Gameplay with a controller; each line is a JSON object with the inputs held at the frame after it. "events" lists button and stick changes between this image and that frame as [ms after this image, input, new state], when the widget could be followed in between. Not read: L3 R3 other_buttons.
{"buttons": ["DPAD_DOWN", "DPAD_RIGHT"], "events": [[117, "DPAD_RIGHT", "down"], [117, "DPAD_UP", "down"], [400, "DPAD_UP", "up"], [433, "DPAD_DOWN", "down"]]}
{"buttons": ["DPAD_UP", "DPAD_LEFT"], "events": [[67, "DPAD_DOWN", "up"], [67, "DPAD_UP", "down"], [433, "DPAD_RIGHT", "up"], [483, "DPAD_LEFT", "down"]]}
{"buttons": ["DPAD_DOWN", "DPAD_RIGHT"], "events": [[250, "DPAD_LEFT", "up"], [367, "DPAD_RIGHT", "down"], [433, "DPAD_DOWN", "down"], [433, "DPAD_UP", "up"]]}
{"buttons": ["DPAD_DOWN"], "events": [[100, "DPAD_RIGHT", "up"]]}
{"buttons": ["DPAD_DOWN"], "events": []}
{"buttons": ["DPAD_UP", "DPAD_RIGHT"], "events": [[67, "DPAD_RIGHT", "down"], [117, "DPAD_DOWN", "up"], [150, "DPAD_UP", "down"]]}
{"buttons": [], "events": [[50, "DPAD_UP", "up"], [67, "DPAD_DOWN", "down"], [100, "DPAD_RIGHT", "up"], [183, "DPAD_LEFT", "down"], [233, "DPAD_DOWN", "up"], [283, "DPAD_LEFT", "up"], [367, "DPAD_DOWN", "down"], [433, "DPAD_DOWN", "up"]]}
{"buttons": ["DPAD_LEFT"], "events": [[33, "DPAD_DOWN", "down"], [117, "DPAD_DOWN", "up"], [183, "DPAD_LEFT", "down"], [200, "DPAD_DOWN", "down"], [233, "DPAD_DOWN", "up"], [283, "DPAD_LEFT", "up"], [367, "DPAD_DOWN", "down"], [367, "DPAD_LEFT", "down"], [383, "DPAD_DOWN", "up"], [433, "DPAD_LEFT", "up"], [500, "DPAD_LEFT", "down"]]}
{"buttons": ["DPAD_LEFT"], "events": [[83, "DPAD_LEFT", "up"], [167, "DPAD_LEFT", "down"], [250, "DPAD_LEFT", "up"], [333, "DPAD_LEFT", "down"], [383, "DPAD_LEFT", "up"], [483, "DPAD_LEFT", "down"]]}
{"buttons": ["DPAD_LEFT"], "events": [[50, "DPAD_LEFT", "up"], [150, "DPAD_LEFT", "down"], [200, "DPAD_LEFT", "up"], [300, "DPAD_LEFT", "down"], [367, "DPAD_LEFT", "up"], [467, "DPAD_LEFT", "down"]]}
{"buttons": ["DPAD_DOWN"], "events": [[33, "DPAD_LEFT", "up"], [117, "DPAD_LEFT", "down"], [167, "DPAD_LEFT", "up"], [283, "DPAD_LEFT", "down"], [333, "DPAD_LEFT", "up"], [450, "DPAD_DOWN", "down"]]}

WHAT IS NEEDED: What is needed is a verbatim copy of the data, complete from first line to last.

SOLUTION FOR THIS TASK:
Gameplay with a controller; each line is a JSON object with the inputs held at the frame after it. "events" lists button and stick changes between this image and that frame as [ms after this image, input, new state], when the widget could be followed in between. Not read: L3 R3 other_buttons.
{"buttons": ["DPAD_DOWN", "DPAD_RIGHT"], "events": [[117, "DPAD_RIGHT", "down"], [117, "DPAD_UP", "down"], [400, "DPAD_UP", "up"], [433, "DPAD_DOWN", "down"]]}
{"buttons": ["DPAD_UP", "DPAD_LEFT"], "events": [[67, "DPAD_DOWN", "up"], [67, "DPAD_UP", "down"], [433, "DPAD_RIGHT", "up"], [483, "DPAD_LEFT", "down"]]}
{"buttons": ["DPAD_DOWN", "DPAD_RIGHT"], "events": [[250, "DPAD_LEFT", "up"], [367, "DPAD_RIGHT", "down"], [433, "DPAD_DOWN", "down"], [433, "DPAD_UP", "up"]]}
{"buttons": ["DPAD_DOWN"], "events": [[100, "DPAD_RIGHT", "up"]]}
{"buttons": ["DPAD_DOWN"], "events": []}
{"buttons": ["DPAD_UP", "DPAD_RIGHT"], "events": [[67, "DPAD_RIGHT", "down"], [117, "DPAD_DOWN", "up"], [150, "DPAD_UP", "down"]]}
{"buttons": [], "events": [[50, "DPAD_UP", "up"], [67, "DPAD_DOWN", "down"], [100, "DPAD_RIGHT", "up"], [183, "DPAD_LEFT", "down"], [233, "DPAD_DOWN", "up"], [283, "DPAD_LEFT", "up"], [367, "DPAD_DOWN", "down"], [433, "DPAD_DOWN", "up"]]}
{"buttons": ["DPAD_LEFT"], "events": [[33, "DPAD_DOWN", "down"], [117, "DPAD_DOWN", "up"], [183, "DPAD_LEFT", "down"], [200, "DPAD_DOWN", "down"], [233, "DPAD_DOWN", "up"], [283, "DPAD_LEFT", "up"], [367, "DPAD_DOWN", "down"], [367, "DPAD_LEFT", "down"], [383, "DPAD_DOWN", "up"], [433, "DPAD_LEFT", "up"], [500, "DPAD_LEFT", "down"]]}
{"buttons": ["DPAD_LEFT"], "events": [[83, "DPAD_LEFT", "up"], [167, "DPAD_LEFT", "down"], [250, "DPAD_LEFT", "up"], [333, "DPAD_LEFT", "down"], [383, "DPAD_LEFT", "up"], [483, "DPAD_LEFT", "down"]]}
{"buttons": ["DPAD_LEFT"], "events": [[50, "DPAD_LEFT", "up"], [150, "DPAD_LEFT", "down"], [200, "DPAD_LEFT", "up"], [300, "DPAD_LEFT", "down"], [367, "DPAD_LEFT", "up"], [467, "DPAD_LEFT", "down"]]}
{"buttons": ["DPAD_DOWN"], "events": [[33, "DPAD_LEFT", "up"], [117, "DPAD_LEFT", "down"], [167, "DPAD_LEFT", "up"], [283, "DPAD_LEFT", "down"], [333, "DPAD_LEFT", "up"], [450, "DPAD_DOWN", "down"]]}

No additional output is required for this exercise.